Document extract =
= = = = = = =

LLD Support for Basic Block Sections

This is part of the Propeller framework to do post link code layout optimizations. Please see the RFC here: https://groups.google.com/forum/#!msg/llvm-dev/ef3mKzAdJ7U/1shV64BYBAAJ and the detailed RFC doc here: https://github.com/google/llvm-propeller/blob/plo-dev/Propeller_RFC.pdf

This is one in the series of patches for Propeller.

This patch adds lld support for basic block sections and performs relaxations after the basic blocks have been reordered.

After the linker has reordered the basic block sections according to the desired sequence, it runs a relaxation pass to optimize jump instructions. Currently, the compiler emits the long form of all jump instructions . AMD64 ISA supports variants of jump instructions with one byte offset or a four byte offset. The compiler generates jump instructions with R_X86_64 32-bit PC relative relocations. We would like to use a new relocation type for these jump instructions as it makes it easy and accurate while relaxing these instructions.

A new relocation type for jmp instructions which need to be relaxed makes it easy and accurate when the linker tries to find these instructions. Our current method peeks back to look at the opcode of the relocation type that could correspond to jmp instructions.

= = = = = = =

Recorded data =
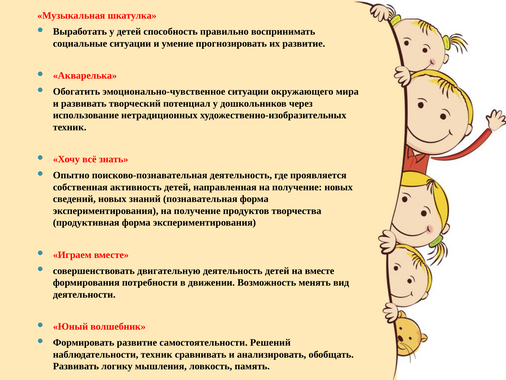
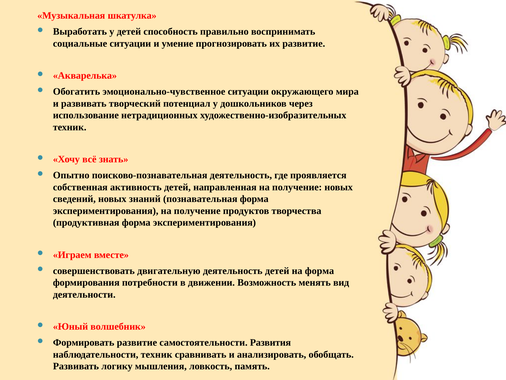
на вместе: вместе -> форма
Решений: Решений -> Развития
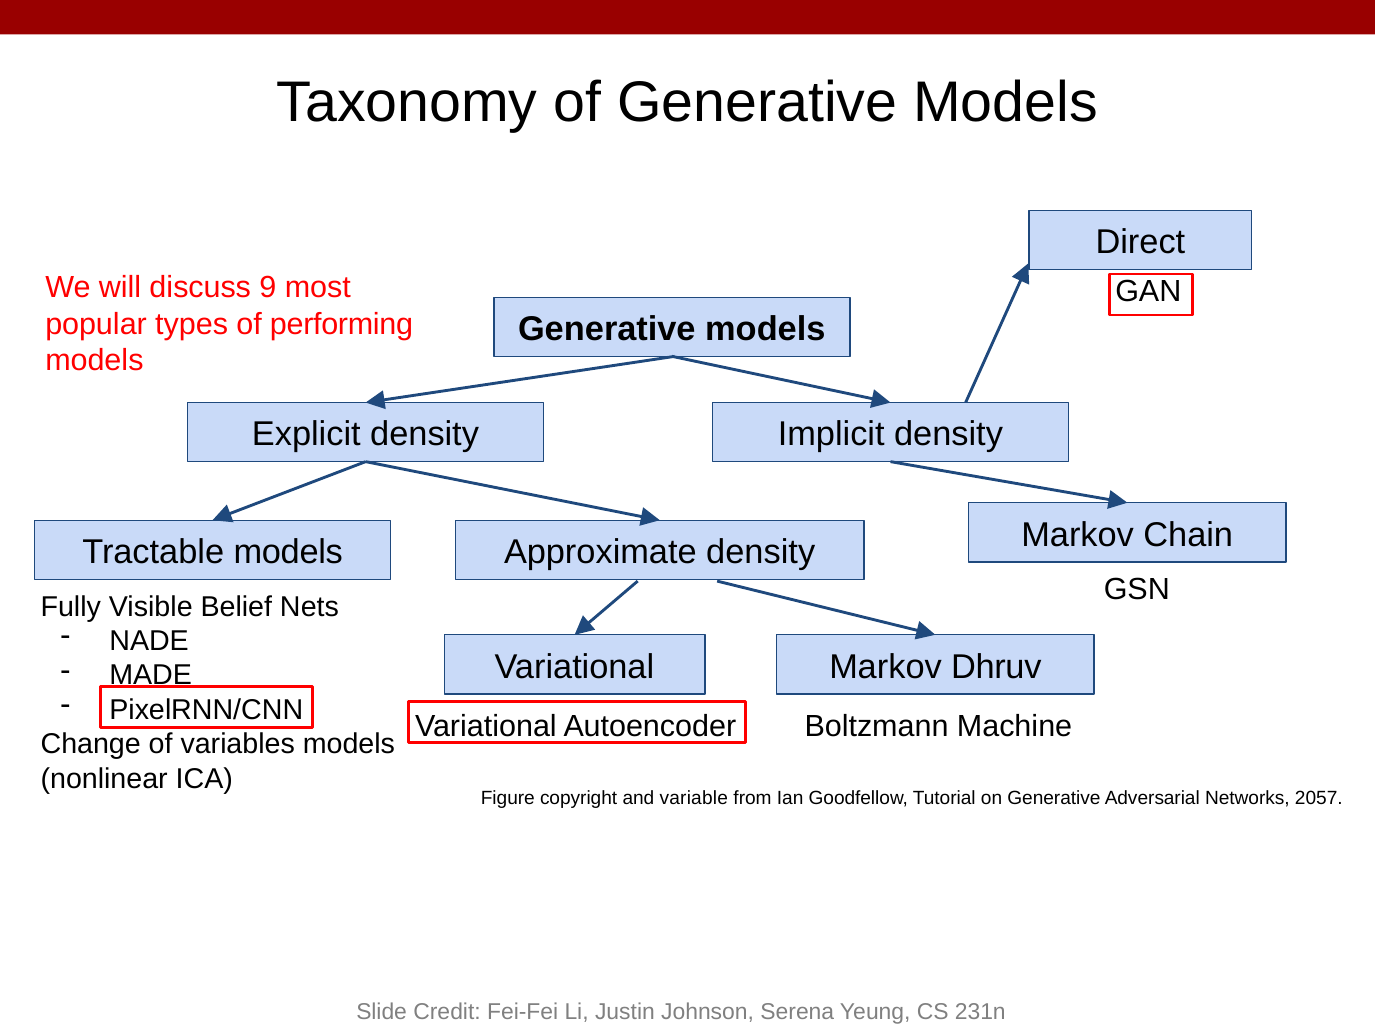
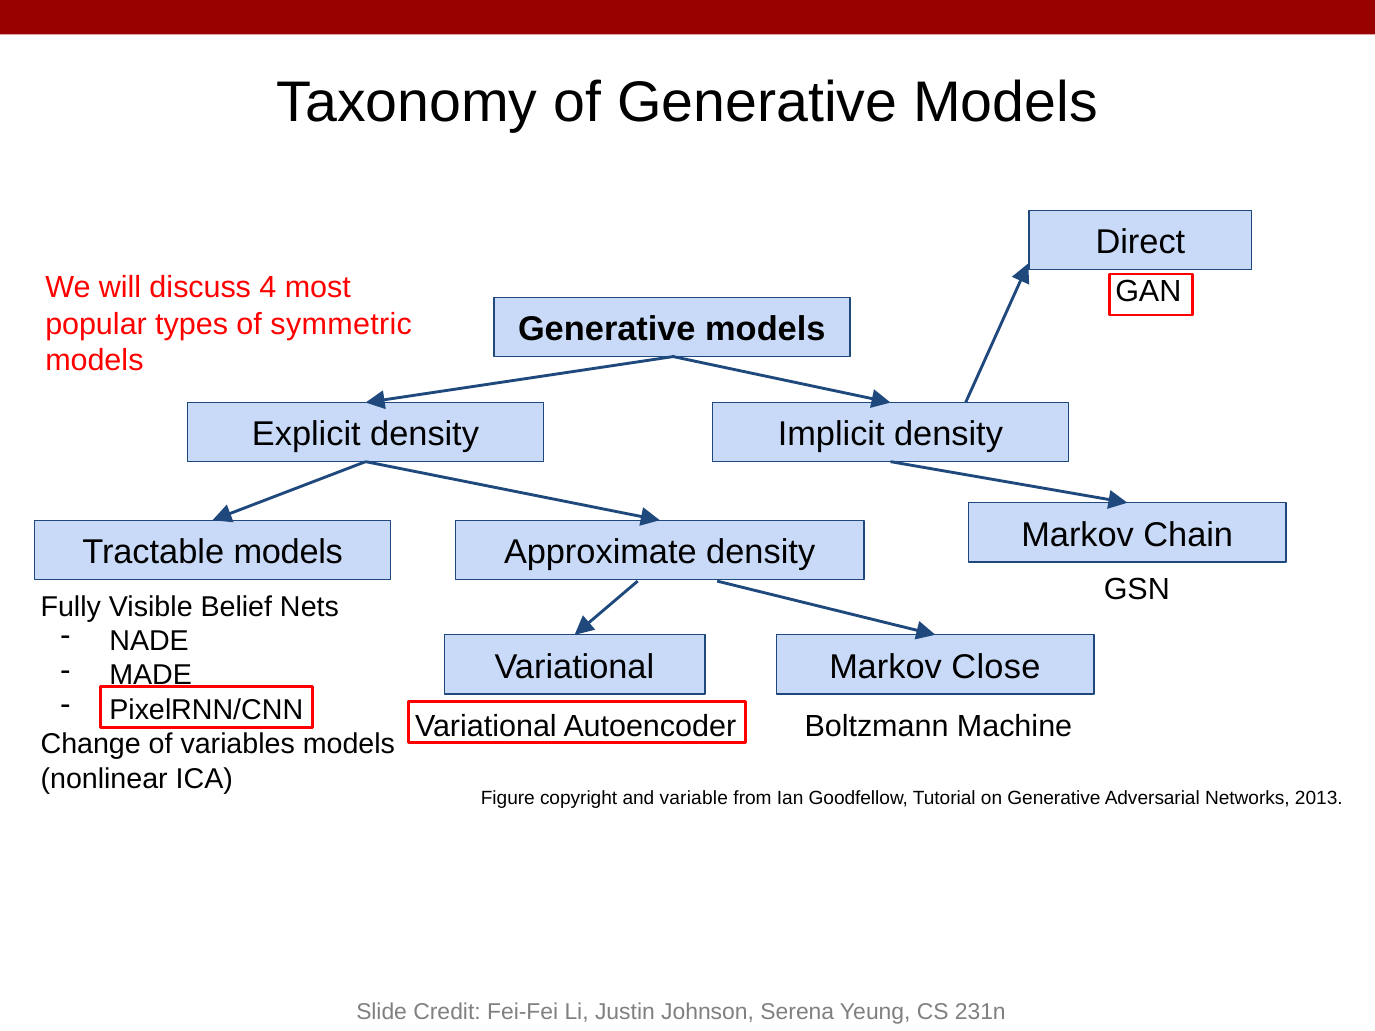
9: 9 -> 4
performing: performing -> symmetric
Dhruv: Dhruv -> Close
2057: 2057 -> 2013
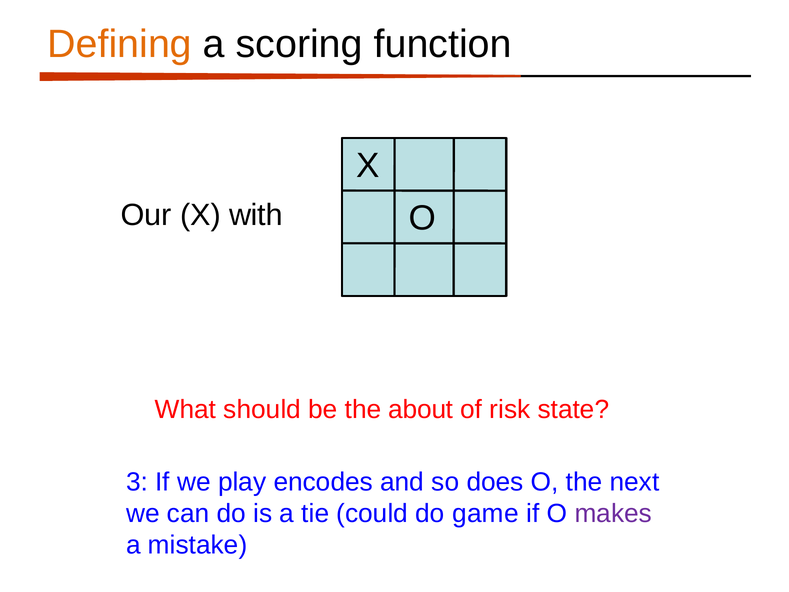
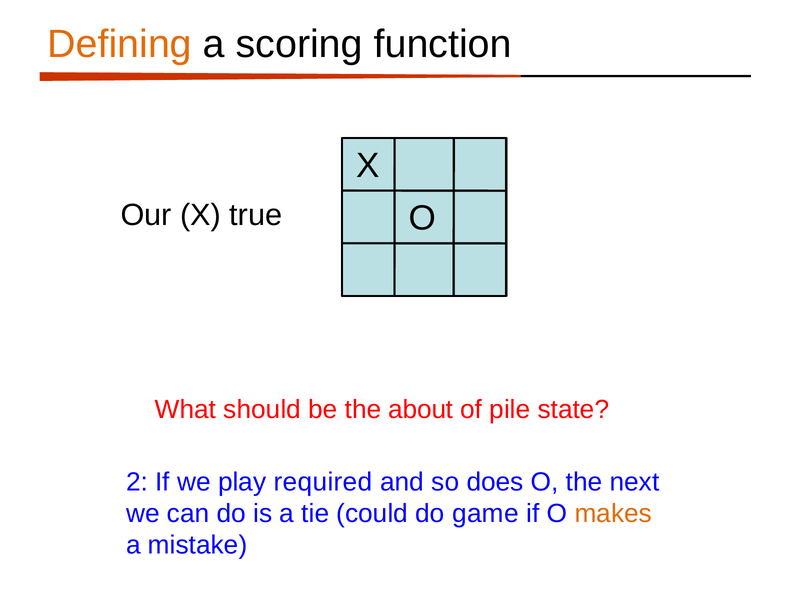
with: with -> true
risk: risk -> pile
3: 3 -> 2
encodes: encodes -> required
makes colour: purple -> orange
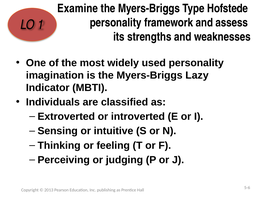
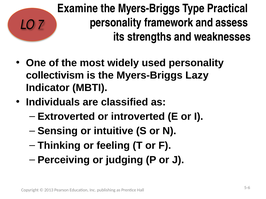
Hofstede: Hofstede -> Practical
1: 1 -> 7
imagination: imagination -> collectivism
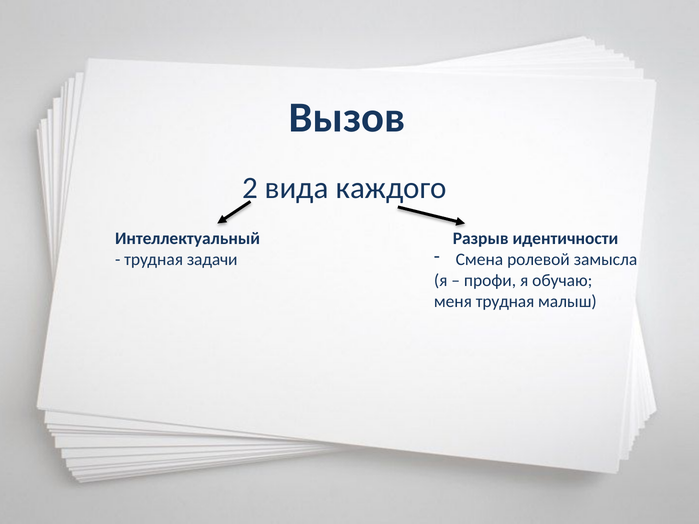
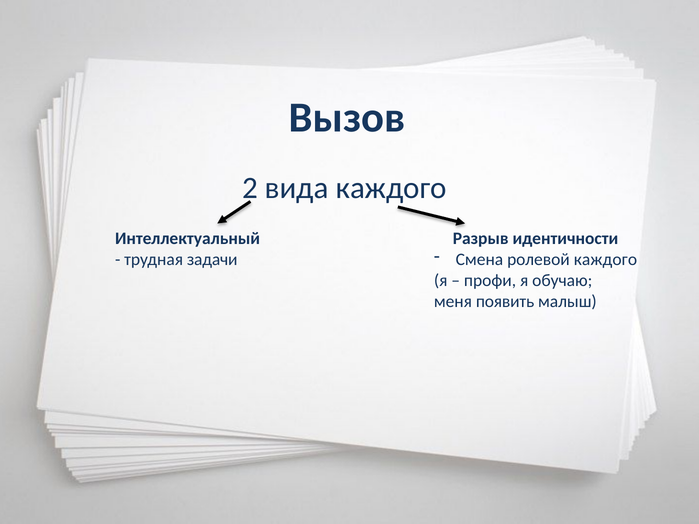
ролевой замысла: замысла -> каждого
меня трудная: трудная -> появить
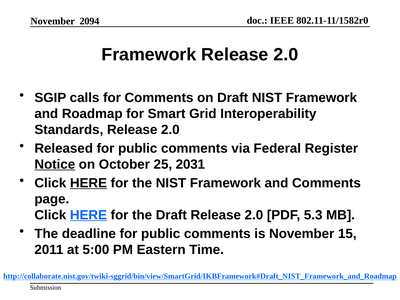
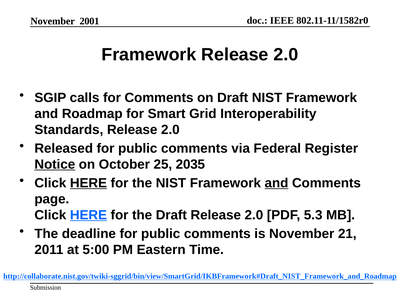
2094: 2094 -> 2001
2031: 2031 -> 2035
and at (277, 183) underline: none -> present
15: 15 -> 21
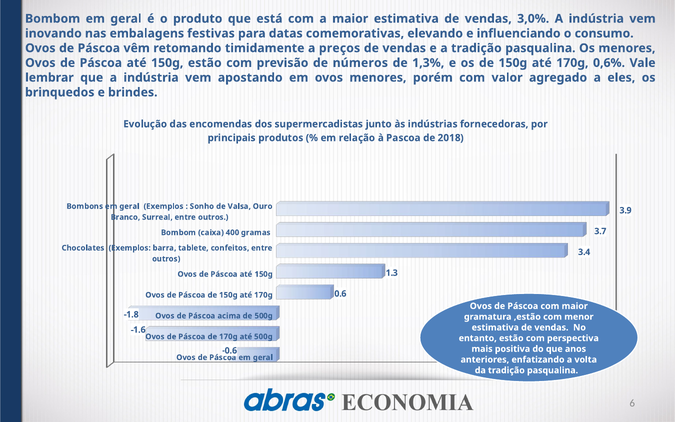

= = = = = = =

Exercise tasks =
1 > Return everything in the LLD patch description from "This is one" down to "relaxing these instructions.", word for word.
2 > Replace "imagination" with "creativity" in the records from their start down to the line containing "меня трудная: трудная -> появить", both ends included. Give only those lines, otherwise unchanged and without the pictures.
The text and the records are separate material.

Exercise answers =
1 >
This is one in the series of patches for Propeller.

This patch adds lld support for basic block sections and performs relaxations after the basic blocks have been reordered.

After the linker has reordered the basic block sections according to the desired sequence, it runs a relaxation pass to optimize jump instructions. Currently, the compiler emits the long form of all jump instructions . AMD64 ISA supports variants of jump instructions with one byte offset or a four byte offset. The compiler generates jump instructions with R_X86_64 32-bit PC relative relocations. We would like to use a new relocation type for these jump instructions as it makes it easy and accurate while relaxing these instructions.

2 >
на вместе: вместе -> форма
Решений: Решений -> Развития
9: 9 -> 4
performing: performing -> symmetric
Dhruv: Dhruv -> Close
2057: 2057 -> 2013
with: with -> true
risk: risk -> pile
3: 3 -> 2
encodes: encodes -> required
makes colour: purple -> orange
Hofstede: Hofstede -> Practical
1: 1 -> 7
creativity: creativity -> collectivism
ролевой замысла: замысла -> каждого
меня трудная: трудная -> появить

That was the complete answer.